# WHAT IS EXPECTED
Look over the entries that follow and work out how many lines contain "made". State the number only.

[Source records]
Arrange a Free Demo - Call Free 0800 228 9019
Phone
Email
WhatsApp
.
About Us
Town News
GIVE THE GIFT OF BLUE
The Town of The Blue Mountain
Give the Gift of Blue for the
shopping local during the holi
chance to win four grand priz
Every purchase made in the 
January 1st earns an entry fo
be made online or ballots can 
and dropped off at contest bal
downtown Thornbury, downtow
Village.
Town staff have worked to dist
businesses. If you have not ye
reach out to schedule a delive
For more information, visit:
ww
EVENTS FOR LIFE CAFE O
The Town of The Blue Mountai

--

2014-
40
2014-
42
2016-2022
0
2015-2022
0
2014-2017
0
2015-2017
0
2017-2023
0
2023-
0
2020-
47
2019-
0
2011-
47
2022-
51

# SOLUTION TO THIS PROBLEM
2